[Saved entries]
# # # # # # #

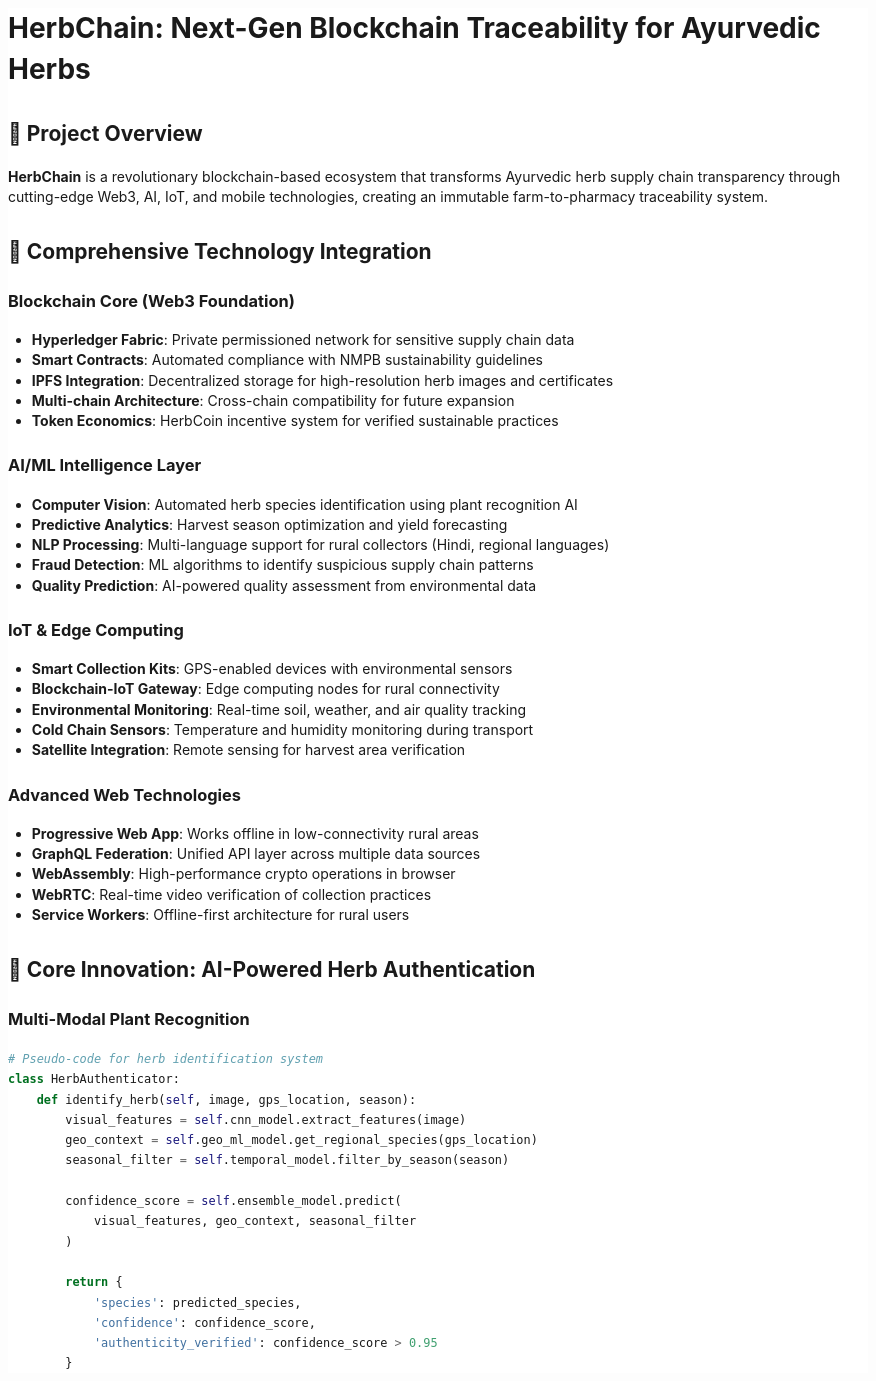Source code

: # HerbChain: Next-Gen Blockchain Traceability for Ayurvedic Herbs

## 🎯 Project Overview
**HerbChain** is a revolutionary blockchain-based ecosystem that transforms Ayurvedic herb supply chain transparency through cutting-edge Web3, AI, IoT, and mobile technologies, creating an immutable farm-to-pharmacy traceability system.

## 🚀 Comprehensive Technology Integration

### Blockchain Core (Web3 Foundation)
- **Hyperledger Fabric**: Private permissioned network for sensitive supply chain data
- **Smart Contracts**: Automated compliance with NMPB sustainability guidelines
- **IPFS Integration**: Decentralized storage for high-resolution herb images and certificates
- **Multi-chain Architecture**: Cross-chain compatibility for future expansion
- **Token Economics**: HerbCoin incentive system for verified sustainable practices

### AI/ML Intelligence Layer
- **Computer Vision**: Automated herb species identification using plant recognition AI
- **Predictive Analytics**: Harvest season optimization and yield forecasting
- **NLP Processing**: Multi-language support for rural collectors (Hindi, regional languages)
- **Fraud Detection**: ML algorithms to identify suspicious supply chain patterns
- **Quality Prediction**: AI-powered quality assessment from environmental data

### IoT & Edge Computing
- **Smart Collection Kits**: GPS-enabled devices with environmental sensors
- **Blockchain-IoT Gateway**: Edge computing nodes for rural connectivity
- **Environmental Monitoring**: Real-time soil, weather, and air quality tracking
- **Cold Chain Sensors**: Temperature and humidity monitoring during transport
- **Satellite Integration**: Remote sensing for harvest area verification

### Advanced Web Technologies
- **Progressive Web App**: Works offline in low-connectivity rural areas
- **GraphQL Federation**: Unified API layer across multiple data sources
- **WebAssembly**: High-performance crypto operations in browser
- **WebRTC**: Real-time video verification of collection practices
- **Service Workers**: Offline-first architecture for rural users

## 🧠 Core Innovation: AI-Powered Herb Authentication

### Multi-Modal Plant Recognition
```python
# Pseudo-code for herb identification system
class HerbAuthenticator:
    def identify_herb(self, image, gps_location, season):
        visual_features = self.cnn_model.extract_features(image)
        geo_context = self.geo_ml_model.get_regional_species(gps_location)
        seasonal_filter = self.temporal_model.filter_by_season(season)
        
        confidence_score = self.ensemble_model.predict(
            visual_features, geo_context, seasonal_filter
        )
        
        return {
            'species': predicted_species,
            'confidence': confidence_score,
            'authenticity_verified': confidence_score > 0.95
        }
```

# # # # # # #

(What is needed): Copy range, inclusive: the line holding "## 🚀 Comprehensive Technology Integration" to the line holding "- **Computer Vision**: Automated". Reproduce exactly those lines of the records above and no others.

(Written solution):
## 🚀 Comprehensive Technology Integration

### Blockchain Core (Web3 Foundation)
- **Hyperledger Fabric**: Private permissioned network for sensitive supply chain data
- **Smart Contracts**: Automated compliance with NMPB sustainability guidelines
- **IPFS Integration**: Decentralized storage for high-resolution herb images and certificates
- **Multi-chain Architecture**: Cross-chain compatibility for future expansion
- **Token Economics**: HerbCoin incentive system for verified sustainable practices

### AI/ML Intelligence Layer
- **Computer Vision**: Automated herb species identification using plant recognition AI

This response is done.